The sibyl’s hand stops when the halos around her eyes brighten. And then, with a bloodcurdling voice as old as she is young, a voice that seems to transcend time itself, she says: “I see a prince with a bow, riding a terrible beast of the wild with fur as white as sap. A warrior cloaked in blood follows him, then a seeker of justice shrouded in the night, then a maiden of death who wields the Void . . .”

Before the Enchantress can puzzle out what this means, the sibyl withdraws her hand like it has been scorched by fire. “Oh no.”

The Enchantress edges forward in her chair. “What is it?
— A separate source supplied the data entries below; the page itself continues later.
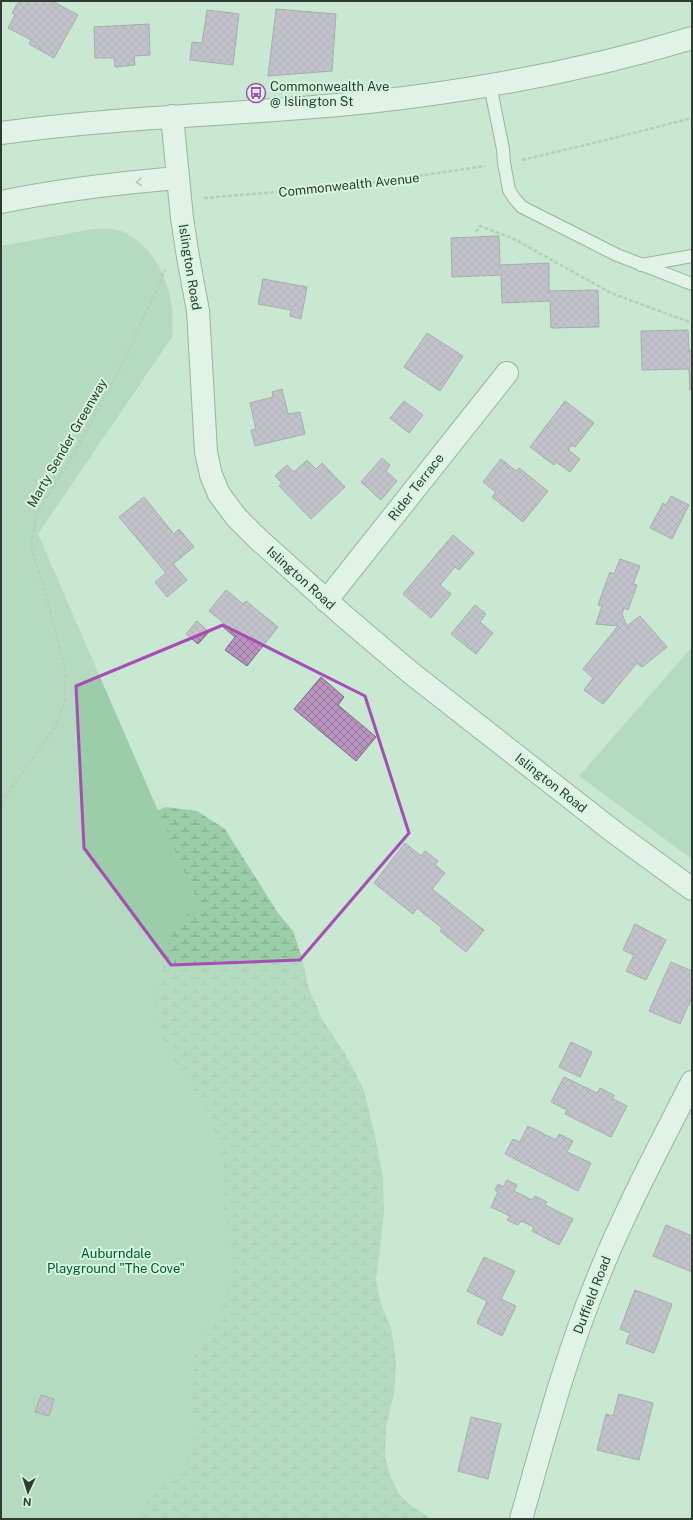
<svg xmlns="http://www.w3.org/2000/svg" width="693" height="1520" viewBox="0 0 693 1520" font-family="'Public Sans',sans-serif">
<defs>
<pattern id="wetland-marsh" width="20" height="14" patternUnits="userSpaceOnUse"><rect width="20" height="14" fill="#9ccda9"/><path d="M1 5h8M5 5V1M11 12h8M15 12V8" fill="none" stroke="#80a88a"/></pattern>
<pattern id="building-cross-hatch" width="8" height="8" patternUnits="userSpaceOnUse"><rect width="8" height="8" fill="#ba94c0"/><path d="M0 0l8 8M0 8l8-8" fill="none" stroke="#987a9d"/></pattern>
</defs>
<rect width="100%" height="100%" fill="#c8e8d1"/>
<path fill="url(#wetland-marsh)" d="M 166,807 L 197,811 L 225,829 L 278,913 L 293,931 L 302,958 L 309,989 L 317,1007 L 322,1019 L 344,1052 L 364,1090 L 375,1136 L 383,1177 L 384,1214 L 376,1280 L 381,1305 L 391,1327 L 396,1361 L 394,1394 L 386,1427 L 385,1458 L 391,1478 L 399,1494 L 409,1504 L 431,1519 L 130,1519 L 139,1512 L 1,989 L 140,817 Z"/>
<path fill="#9ccda9" d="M 93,229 C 100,229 110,228 118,230 C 150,240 169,278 172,309 C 173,318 172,328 172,337 L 38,534 L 202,912 L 188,913 L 178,923 L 168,940 L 160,983 L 155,1001 L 156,1017 L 162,1037 L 178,1068 L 201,1099 L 217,1136 L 225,1173 L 224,1210 L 232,1253 L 229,1287 L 216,1321 L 195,1354 L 191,1381 L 192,1404 L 197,1426 L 194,1450 L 177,1477 L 156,1491 L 139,1512 L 130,1519 L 1,1519 L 1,246 Z
M 692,647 L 692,859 L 579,776 Z"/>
<path fill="url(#building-cross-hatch)" stroke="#7d6780" d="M 19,1 L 52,1 L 78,15 L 54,58 L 29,44 L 31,40 L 8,28 L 15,15 L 12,13 Z
M 276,9 L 336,14 L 332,71 L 268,76 Z
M 207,10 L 239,14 L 233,65 L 190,60 L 192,42 L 202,43 Z
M 149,24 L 150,55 L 134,56 L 135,65 L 115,67 L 114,58 L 95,58 L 94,27 Z
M 499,236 L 500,265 L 549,263 L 549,291 L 598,290 L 599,327 L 551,328 L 550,301 L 502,303 L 501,275 L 452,277 L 451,238 Z
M 263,279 L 307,287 L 301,319 L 290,316 L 291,310 L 258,304 Z
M 688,330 L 689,351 L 692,351 L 692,390 L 690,390 L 689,369 L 642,370 L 641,331 Z
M 427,333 L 463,356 L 440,391 L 404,367 Z
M 282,389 L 288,414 L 300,412 L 305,434 L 255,446 L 251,430 L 256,429 L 250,403 L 273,397 L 272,392 Z
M 404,401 L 423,415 L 409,433 L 390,418 Z
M 565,401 L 594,423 L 575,447 L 572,445 L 568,450 L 580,459 L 570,472 L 556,462 L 554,465 L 530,447 Z
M 382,458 L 390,465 L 386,471 L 397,481 L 381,500 L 361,482 Z
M 501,459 L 516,471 L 519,468 L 548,491 L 523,522 L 492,497 L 496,492 L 483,482 Z
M 307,460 L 316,469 L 322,463 L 345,487 L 311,519 L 279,486 L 282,483 L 275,476 L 287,465 L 294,472 Z
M 671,496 L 689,505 L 672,539 L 650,528 L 663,503 L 666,505 Z
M 144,497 L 174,534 L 179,529 L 194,547 L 173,564 L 187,580 L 167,597 L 155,582 L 166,573 L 119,517 Z
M 453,535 L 474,553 L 459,570 L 455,567 L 440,585 L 451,594 L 431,618 L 403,594 Z
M 620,559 L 640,566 L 633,584 L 637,585 L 628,610 L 624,608 L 622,614 L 627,626 L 640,616 L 667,647 L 642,667 L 637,663 L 603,704 L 584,690 L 593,678 L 583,669 L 618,626 L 596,624 L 602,606 L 598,605 L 610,572 L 614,574 Z
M 226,590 L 243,604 L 246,601 L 278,627 L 247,666 L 225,650 L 235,637 L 222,626 L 224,623 L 209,611 Z
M 475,605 L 486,614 L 480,622 L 493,633 L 476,654 L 451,634 Z
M 197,621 L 209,632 L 198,644 L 186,634 Z
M 321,677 L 344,697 L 338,705 L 376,737 L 356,761 L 294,709 Z
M 405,843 L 421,856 L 425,851 L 438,861 L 435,865 L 445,873 L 432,889 L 484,930 L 466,952 L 440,931 L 442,928 L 417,908 L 413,914 L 374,883 Z
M 635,924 L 666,940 L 646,980 L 626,971 L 634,955 L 623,950 Z
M 671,962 L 692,971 L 692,997 L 680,1024 L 649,1011 Z
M 571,1042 L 592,1052 L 580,1077 L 559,1067 Z
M 564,1077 L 597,1093 L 600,1088 L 614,1095 L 613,1099 L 627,1106 L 611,1137 L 565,1114 L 567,1110 L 551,1102 Z
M 528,1126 L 556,1140 L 559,1134 L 573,1141 L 567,1152 L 591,1163 L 578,1191 L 505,1154 L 513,1139 L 520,1142 Z
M 507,1180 L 517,1185 L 514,1191 L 532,1200 L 535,1196 L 547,1202 L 545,1205 L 573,1219 L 559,1245 L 532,1231 L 534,1227 L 521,1221 L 518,1225 L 507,1220 L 510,1216 L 491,1207 L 498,1192 L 495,1190 L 498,1184 L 503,1187 Z
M 666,1225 L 692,1236 L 692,1272 L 653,1256 Z
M 484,1257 L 515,1271 L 501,1299 L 516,1306 L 502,1336 L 477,1323 L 487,1301 L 467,1291 Z
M 635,1290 L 672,1304 L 654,1353 L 626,1343 L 630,1333 L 620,1329 Z
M 619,1394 L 653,1403 L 639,1460 L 597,1450 L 606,1414 L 613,1416 Z
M 41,1395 L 54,1399 L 49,1416 L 35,1412 Z
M 471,1417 L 501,1424 L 488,1479 L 458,1471 Z"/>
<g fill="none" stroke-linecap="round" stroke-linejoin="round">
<defs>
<path id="lane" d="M 490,85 L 503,149 L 504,163 L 509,190 L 514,198 L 522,207 L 617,255 L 692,284
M 641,265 L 692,256"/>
<path id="street" d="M 172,116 L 182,218 L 188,257 L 198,311 L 206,452 L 211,475 L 219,494 L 236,517 L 258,539 L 345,617 L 411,673 L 614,832 L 692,889
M 1,202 C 59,190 118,183 178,178
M 326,601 L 507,373
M 521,1519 C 544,1439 565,1358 597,1280 C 624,1212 659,1147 692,1082"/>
<path id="primary" d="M 1,133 C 123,116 246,115 369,102 C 478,90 587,70 692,38"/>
</defs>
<use href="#lane" stroke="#5d7a65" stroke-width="14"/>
<use href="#street" stroke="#5d7a65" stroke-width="24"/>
<use href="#primary" stroke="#5d7a65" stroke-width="24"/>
<path stroke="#9ab4a1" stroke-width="2.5" stroke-dasharray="4 2" stroke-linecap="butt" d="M 522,160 L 602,141 L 692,118
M 204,198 L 351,186 L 485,166
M 476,232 L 480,226 L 514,239 L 611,293 L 692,323
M 1,803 L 55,727 L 65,702 L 66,673 L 48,602 L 31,546 L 37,513 L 73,455 L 125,359 L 165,270"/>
<use href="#lane" stroke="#fff" stroke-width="12"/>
<use href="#street" stroke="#fff" stroke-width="22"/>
<use href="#primary" stroke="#fff" stroke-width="22"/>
</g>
<defs><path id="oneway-chevron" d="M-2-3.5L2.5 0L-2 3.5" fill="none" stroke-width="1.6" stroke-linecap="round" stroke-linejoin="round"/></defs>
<use stroke="#979e99" href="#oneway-chevron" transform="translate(139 182) rotate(175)"/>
<path d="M0 0H693V1520H0ZM 223,625 L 365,696 L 409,833 L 300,960 L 171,965 L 84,848 L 76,686 Z" fill="#c8e8d1" fill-opacity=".55" fill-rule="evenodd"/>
<path fill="none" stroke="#a84cb7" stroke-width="3" stroke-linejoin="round" d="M 223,625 L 365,696 L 409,833 L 300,960 L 171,965 L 84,848 L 76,686 Z"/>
<defs>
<symbol id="bus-ring" viewBox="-11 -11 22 22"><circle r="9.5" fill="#d5f6de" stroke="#a84cb7" stroke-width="1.5"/><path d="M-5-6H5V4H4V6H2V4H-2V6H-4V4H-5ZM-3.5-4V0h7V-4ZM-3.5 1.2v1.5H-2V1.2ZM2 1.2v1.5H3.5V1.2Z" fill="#a84cb7"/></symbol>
</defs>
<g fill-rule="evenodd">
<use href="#bus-ring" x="245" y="82" width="22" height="22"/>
</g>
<g text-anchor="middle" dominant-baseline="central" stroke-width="4" stroke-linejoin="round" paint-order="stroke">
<g font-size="13" fill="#2f3c33" stroke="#d5f6de" text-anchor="start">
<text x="270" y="86">Commonwealth Ave<tspan x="270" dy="15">@ Islington St</tspan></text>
</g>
<g font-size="13" fill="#2f3c33" stroke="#d5f6de">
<text transform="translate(349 185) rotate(-6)">Commonwealth Avenue</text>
<text transform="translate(190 267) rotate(81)">Islington Road</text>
<text transform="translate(67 443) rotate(-60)">Marty Sender Greenway</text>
<text transform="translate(416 487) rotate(-52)">Rider Terrace</text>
<text transform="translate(301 578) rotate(42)">Islington Road</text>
<text transform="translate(551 783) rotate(38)">Islington Road</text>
<text transform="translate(592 1295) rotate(-69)">Duffield Road</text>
</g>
<g font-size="13" fill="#005a2c" stroke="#d5f6de">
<text x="116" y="1253">Auburndale<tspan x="116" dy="15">Playground "The Cove"</tspan></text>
</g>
</g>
<rect width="693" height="1520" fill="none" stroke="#2f3c33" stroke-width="4"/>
<g transform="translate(28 1492) rotate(184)" stroke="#d5f6de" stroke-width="3" paint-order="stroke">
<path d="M0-3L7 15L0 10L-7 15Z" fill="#2f3c33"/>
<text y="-6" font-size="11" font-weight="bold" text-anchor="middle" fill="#2f3c33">N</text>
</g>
</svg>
Tell me.”

“So much death . . . so many threads crumbling to ash . . . the riders bring doom upon this city.”

A thrill of fear and excitement runs through the Enchantress. She traces a lacquered nail over the rim of her teacup, feeling it tremble in her hand. So it’s true. The key to the Ascendancy’s power has been found. “Is that all you see?”

Now the sibyl looks straight at her with those horrific eyes of hers, and the Enchantress burns with the sudden desire to know exactly what she sees. “You must not let the prince pass through the gates. You must stop him. Save this city!”

The Enchantress decides that it is time to leave. Clearly she has extracted as much use from the young sibyl as she ever will. She places her teacup on the table and picks up her gloves. “You have been most helpful, Reverence. And thanks for the tea.” And then she rises from her chair and makes for the exit, only to stop at the sibyl’s desperate pleas.

“You don’t understand the scale of the destruction we face, Your Highness,” the child cries. “You must stop the prince before he brings ruin upon us all. Surely it is why you are here.”

With a chilled smile the Enchantress turns around, and she lets a morsel of her power peek through the veil she hides it under. “But ruin is exactly what I seek, my dear sibyl.”

The sibyl stares in shock. If she could not see the threads of time that touched the Enchantress before, she can certainly see them now. “You,” she whispers.

“Indeed.”

The Enchantress leaves the chamber without another word, and just before they reach the portal to the undercity, she turns to her masked Jasiri and whispers, “Put spies near the city gates. I want to know the moment someone rides in on a white beast, something sizable and likely predatory. He will be traveling with three companions.”

“As you wish, Your Highness,” says one of her masked guardians, and his voice comes out with a harsh metallic edge.

“And one last thing.” The Enchantress casts a glance down the tunnel, where the hum of voices can be heard, the sounds of cultists living their lives and raising families in these sewers like rats. “Purge the sanctuary. No one gets out of here alive.”

A brief silence as the two Jasiri share a look. “What of the sibyl, Your Highness?” says the one who spoke before, and the Enchantress lets a silent gaze answer his question. His fiendish mask conceals his face, but the hesitation is clear in his voice when he speaks. “But she is the last soothsayer. The late king consulted with her regularly. She was under his protection.”

“Am I flinching?”

After a pause, the Jasiri nods. “It will be done.”

And it will; of this she is certain. The Jasiri will not fail to carry out her orders to the fullest extent, and the Cult of Vigilance will be wiped from this city once and for all.

A smile stretches her lips as she leaves the sanctuary. It falters, though, when she hears the first screams behind her, but she forces it to hold.